Where do my own fan identities and communities come from? My first music memory is listening to the song ‘Dreamer’ by British progressive rock band Supertramp, and ‘Come Up and See Me’ by Steve Harley and Cockney Rebel. I remember hearing them being played on the radio as a toddler. My parents listened to the radio and their own records. My dad was a big fan of Elvis, my mum played a lot of Ella Fitzgerald. I remember the woman next door – a huge Elvis fan – crying for weeks when he died, and the shrine she kept for him. Music, then, has always been a part of life, my community, my family and my social identity. Listening to Supertramp with my mum and dad made me feel happy because the music made me feel I belonged in the home. When I was at primary school I embraced the peer pressure around me and found myself becoming a follower of Adam and the Ants. Being a fan of Adam and the Ants ensured I was one of the gang in the playground, and also made sure the girls talked to me. Then my brother became a skinhead and got into Madness, so for a few years I went around in a Harrington jacket sporting a crew-cut and listening to ska. As I became a tweenie I started to read the New Musical Express (NME), listen to John Peel and develop a taste for alternative, punk, post-punk and goth. But I also got into Iron Maiden and heavy metal after seeing the video for ‘Number of the Beast’ with my neighbour up the road. Metal was mocked by the NME and the rest of the music media. I loved its power, but I knew even as a thirteen-year old that I had to be careful to whom I confessed my metalhead fandom. Metal was uncool, sexist, conservative, at least to the alternative radical indie folk who dictated what was cool in high school. I did get into goth in a big way at this time as well, because I was from Leeds and The Sisters of Mercy were from Leeds – and their music was as dark and powerful in my mind as the blackest of metal. When metal adopted punk and goth’s black clothing it made it easier for me to maintain a look that has served me well in goth spaces and metal ones. As I entered my twenties I also started to consider myself a fan of world and folk music: again, having a big beard makes me fit in to folk gigs as well as metal ones, and with folk metal there is even a whole cross over sub-genre to get excited about.

At school I was out-and-proud as fan of alternative music. I was much quieter about my obsession with fantasy and SF. I had fallen in love with Star Wars when it first appeared on the screens here, then with Star Trek on television.Footnote 3 I read my way through the SF canon then got hooked on Tolkien. Then at high school, along with metal and comics, I started to play role-playing games, something I only abandoned when I got to university and I could re-invent myself. This was all done with shame by me, because being a nerd was uncool and put people like me at risk of being attacked by the headcases. But I did not get attacked at school because my brother played rugby league with them, and I was sporty enough to pass. Every Saturday we would be out with my dad watching association football – what we called football – at non-league grounds within a radius defined by the local buses and trains. Then every Sunday we would be out following rugby league – what we called rugby – and our club: Hunslet. I was a sports fan who could play rugby reasonably well at school, and I could talk excitedly about rugby and football.

— WORK ORDER —
Translate this sentence from the passage on fan identity into Spanish: "My parents listened to the radio and their own records." The entries are separate material and have no connection to the passage on fan identity.

— ENTRIES SUPPLIED —
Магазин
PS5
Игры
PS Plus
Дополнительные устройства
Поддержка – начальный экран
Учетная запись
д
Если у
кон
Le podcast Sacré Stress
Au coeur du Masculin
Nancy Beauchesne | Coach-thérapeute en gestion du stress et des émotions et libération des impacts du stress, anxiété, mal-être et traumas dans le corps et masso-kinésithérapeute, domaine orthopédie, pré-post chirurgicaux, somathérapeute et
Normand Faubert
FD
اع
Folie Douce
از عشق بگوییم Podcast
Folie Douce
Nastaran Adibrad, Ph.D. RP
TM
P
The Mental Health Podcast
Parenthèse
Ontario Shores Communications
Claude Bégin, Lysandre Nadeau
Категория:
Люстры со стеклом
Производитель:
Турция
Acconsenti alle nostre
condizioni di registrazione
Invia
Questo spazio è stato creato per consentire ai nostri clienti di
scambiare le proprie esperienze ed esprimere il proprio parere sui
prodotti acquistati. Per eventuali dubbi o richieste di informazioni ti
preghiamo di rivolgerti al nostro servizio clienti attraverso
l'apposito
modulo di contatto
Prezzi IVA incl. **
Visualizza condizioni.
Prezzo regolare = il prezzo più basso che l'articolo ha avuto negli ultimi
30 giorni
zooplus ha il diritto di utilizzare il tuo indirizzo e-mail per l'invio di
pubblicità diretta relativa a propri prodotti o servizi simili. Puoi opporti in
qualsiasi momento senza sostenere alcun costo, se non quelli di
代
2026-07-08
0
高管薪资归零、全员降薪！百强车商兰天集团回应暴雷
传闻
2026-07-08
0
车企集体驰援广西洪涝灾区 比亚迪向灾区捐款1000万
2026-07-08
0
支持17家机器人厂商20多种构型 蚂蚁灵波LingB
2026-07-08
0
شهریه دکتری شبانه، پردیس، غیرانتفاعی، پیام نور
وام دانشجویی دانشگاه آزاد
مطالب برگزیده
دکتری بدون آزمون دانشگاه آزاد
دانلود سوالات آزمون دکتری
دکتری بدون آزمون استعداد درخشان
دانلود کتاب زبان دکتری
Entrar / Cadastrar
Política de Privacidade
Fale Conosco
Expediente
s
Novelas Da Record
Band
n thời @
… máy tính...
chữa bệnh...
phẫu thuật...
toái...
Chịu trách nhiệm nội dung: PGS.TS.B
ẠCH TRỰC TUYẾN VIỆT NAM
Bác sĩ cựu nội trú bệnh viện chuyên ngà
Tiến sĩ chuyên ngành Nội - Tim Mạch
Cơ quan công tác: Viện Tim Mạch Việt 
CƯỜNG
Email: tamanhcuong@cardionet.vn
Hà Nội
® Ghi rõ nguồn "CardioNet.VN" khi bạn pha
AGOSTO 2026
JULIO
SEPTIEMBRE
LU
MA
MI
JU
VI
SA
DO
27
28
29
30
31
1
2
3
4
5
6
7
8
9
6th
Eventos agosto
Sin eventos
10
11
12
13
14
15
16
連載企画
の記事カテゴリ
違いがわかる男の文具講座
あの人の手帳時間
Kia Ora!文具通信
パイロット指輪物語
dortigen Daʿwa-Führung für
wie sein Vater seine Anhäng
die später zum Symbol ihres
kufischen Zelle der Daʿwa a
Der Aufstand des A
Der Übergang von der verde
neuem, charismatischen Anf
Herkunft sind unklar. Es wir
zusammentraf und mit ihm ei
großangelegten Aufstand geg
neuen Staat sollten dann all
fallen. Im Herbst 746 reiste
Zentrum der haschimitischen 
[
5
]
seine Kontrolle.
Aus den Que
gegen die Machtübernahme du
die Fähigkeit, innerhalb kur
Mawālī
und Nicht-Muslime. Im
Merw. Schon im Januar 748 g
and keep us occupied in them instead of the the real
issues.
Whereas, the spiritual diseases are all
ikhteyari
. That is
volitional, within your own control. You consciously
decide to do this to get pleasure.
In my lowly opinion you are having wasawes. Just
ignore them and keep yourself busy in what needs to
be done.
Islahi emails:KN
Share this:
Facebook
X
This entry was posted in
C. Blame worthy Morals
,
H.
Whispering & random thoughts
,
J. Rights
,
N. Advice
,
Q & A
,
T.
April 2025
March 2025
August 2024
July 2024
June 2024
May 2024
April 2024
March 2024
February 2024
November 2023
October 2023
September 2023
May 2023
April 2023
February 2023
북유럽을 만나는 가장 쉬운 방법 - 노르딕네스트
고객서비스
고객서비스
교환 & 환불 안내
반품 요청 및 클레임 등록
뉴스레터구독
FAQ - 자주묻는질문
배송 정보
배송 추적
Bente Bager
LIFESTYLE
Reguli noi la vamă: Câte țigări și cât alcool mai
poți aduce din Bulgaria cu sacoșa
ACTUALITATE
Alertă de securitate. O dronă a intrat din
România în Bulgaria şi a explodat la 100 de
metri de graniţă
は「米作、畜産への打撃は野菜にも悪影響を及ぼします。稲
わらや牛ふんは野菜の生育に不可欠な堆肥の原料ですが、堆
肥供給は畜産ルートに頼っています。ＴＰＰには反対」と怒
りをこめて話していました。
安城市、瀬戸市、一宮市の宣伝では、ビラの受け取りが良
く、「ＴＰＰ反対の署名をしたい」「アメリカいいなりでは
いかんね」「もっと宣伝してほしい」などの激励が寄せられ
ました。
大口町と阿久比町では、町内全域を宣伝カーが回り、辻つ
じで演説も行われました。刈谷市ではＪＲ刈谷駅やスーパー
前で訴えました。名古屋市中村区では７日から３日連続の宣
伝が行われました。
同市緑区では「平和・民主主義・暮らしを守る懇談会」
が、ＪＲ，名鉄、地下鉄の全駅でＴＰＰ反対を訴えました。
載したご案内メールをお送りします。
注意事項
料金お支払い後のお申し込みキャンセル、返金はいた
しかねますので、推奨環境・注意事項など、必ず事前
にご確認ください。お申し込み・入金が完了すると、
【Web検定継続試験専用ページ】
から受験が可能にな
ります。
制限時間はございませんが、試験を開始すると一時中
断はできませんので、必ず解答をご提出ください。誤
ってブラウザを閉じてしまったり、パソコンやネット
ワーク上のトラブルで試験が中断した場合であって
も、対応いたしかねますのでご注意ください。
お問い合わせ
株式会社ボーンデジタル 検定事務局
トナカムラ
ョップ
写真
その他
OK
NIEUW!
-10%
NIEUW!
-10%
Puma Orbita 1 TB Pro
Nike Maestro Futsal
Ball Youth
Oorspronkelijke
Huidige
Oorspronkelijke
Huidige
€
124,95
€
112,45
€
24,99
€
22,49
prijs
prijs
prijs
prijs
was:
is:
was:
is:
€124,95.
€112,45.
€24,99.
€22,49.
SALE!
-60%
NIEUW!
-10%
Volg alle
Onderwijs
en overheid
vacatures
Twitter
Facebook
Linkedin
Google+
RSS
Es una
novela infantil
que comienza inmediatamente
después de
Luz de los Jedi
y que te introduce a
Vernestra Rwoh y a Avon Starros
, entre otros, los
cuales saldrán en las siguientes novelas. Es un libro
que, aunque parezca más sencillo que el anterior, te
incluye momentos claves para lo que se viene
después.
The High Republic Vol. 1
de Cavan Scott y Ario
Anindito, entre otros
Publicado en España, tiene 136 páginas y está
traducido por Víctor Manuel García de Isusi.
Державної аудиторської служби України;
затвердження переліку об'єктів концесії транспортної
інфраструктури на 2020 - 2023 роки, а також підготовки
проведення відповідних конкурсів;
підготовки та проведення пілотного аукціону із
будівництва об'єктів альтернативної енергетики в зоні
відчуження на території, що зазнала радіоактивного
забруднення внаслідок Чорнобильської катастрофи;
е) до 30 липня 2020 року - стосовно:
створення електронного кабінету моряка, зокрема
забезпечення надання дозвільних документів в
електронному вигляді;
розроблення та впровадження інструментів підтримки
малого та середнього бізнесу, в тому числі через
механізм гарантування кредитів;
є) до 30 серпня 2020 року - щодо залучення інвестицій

— ANSWER FOR THIS EXERCISE —
Mis padres escuchaban la radio y sus propios discos.